The directness with which Mrs. De Lisle stated this position of the case, startled her auditor.

"Is it not so?" was calmly asked. "You are too much in the habit of looking below the surface of things, to regard the formula of marriage as an unmeaning array of words. In their full signification, you could not utter the sentences you were required to speak—how then, as regarding truth and honor, could you pronounce them in that act of your life which, of all others, should have been most without guile? I would have torn all such extorted promises into a thousand tatters, and scattered them to the winds! The dishonor of breaking them were nothing to the wrong of fulfillment. Witness your unhappy lives!"

"Would to heaven you had been the friend of my girlhood!"

It was all the reply Mrs. Dexter made, as she bowed her head, like one pressed down by a heavy burden.

"You will now comprehend, more clearly than before," said Mrs. De Lisle, "your present duty to your husband. He thought that he was gaining a wife, and you, in wedding him promised to him to be a wife—promised with a deep conviction in your soul that the words were empty utterances. The case is a sad one, viewed in any aspect; but pardon me for saying, that you were most to blame. He was an ardent lover, whom you had fascinated; a man of superficial character, and not competent, at the time, to weigh the consequences of an act he was so eager to precipitate. To possess, he imagined was to enjoy. But you were better versed in the heart's lore, and knew he would wake up, ere many moons had passed, to the sad discovery that what he had wooed as substance was only a cheating shadow. And he is waking up. Every day he is becoming more and more clearly convinced that you do not love him, and can never be to him the wife he had fondly hoped to gain. Have you not laid upon yourself a binding obligation? Is it a light thing so to mar the whole life of man? Your duty is plain, Mrs. Dexter. Yield all to him you can, and put on towards him always the sunniest aspects and gentlest semblances of your character. If he is capricious, humor him; if suspicious, act with all promptness in removing suspicion to the extent of your power.

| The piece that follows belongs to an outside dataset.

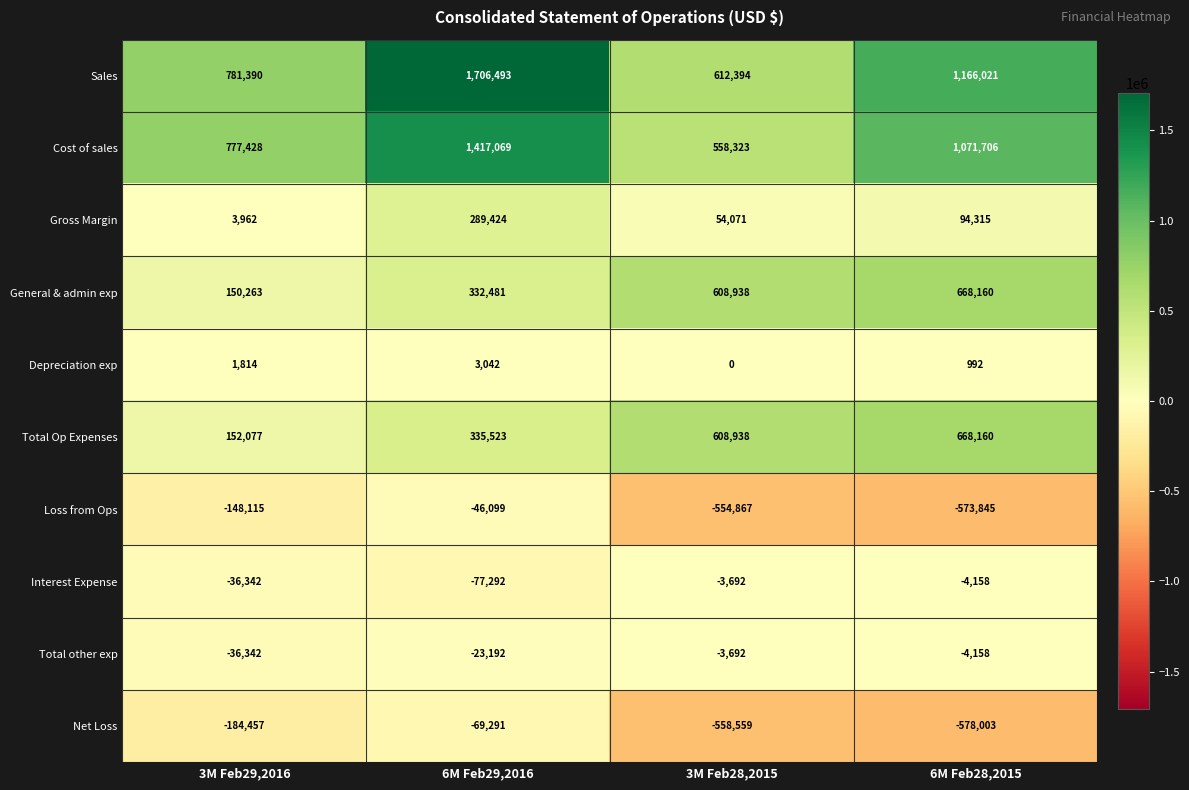

What is the difference between the Sales values at 6M Feb28,2015 and 3M Feb28,2015?

553627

Make soft the links of the chain that binds you together, with downy coverings. Truth, honor, duty, religion, all require this."

"Dear friend!" said Mrs. Dexter, grasping the hand of Mrs. De Lisle, "you have lifted me out of a thick atmosphere, through which my eyes saw everything in an uncertain light, up into a clear seeing region. Yes, truth, honor, duty, religion, all speak to my convictions; and with all the truth that in me lieth, will I obey their voice. But love is impossible, and its semblance in me is so faint that my husband cannot see the likeness. There lies the difficulty. He wants a fond, tender, loving wife—a pet and a plaything. These he can never find in me; for, Heaven help me! Mrs. De Lisle, his sphere grows more and more repulsive every day, and I shudder sometimes at the thought of unmitigated disgust!"

"Do your best, my friend," was the answer of of Mrs. De Lisle. "Fill, to the utmost of your ability, all your wifely relations, and seek to develop in your husband those higher qualities of thought and feeling to which your spirit can attach itself. And above all, do not listen to such erroneous counsels as Mrs. Anthony gave just now. If followed they will surely produce a harvest of misery."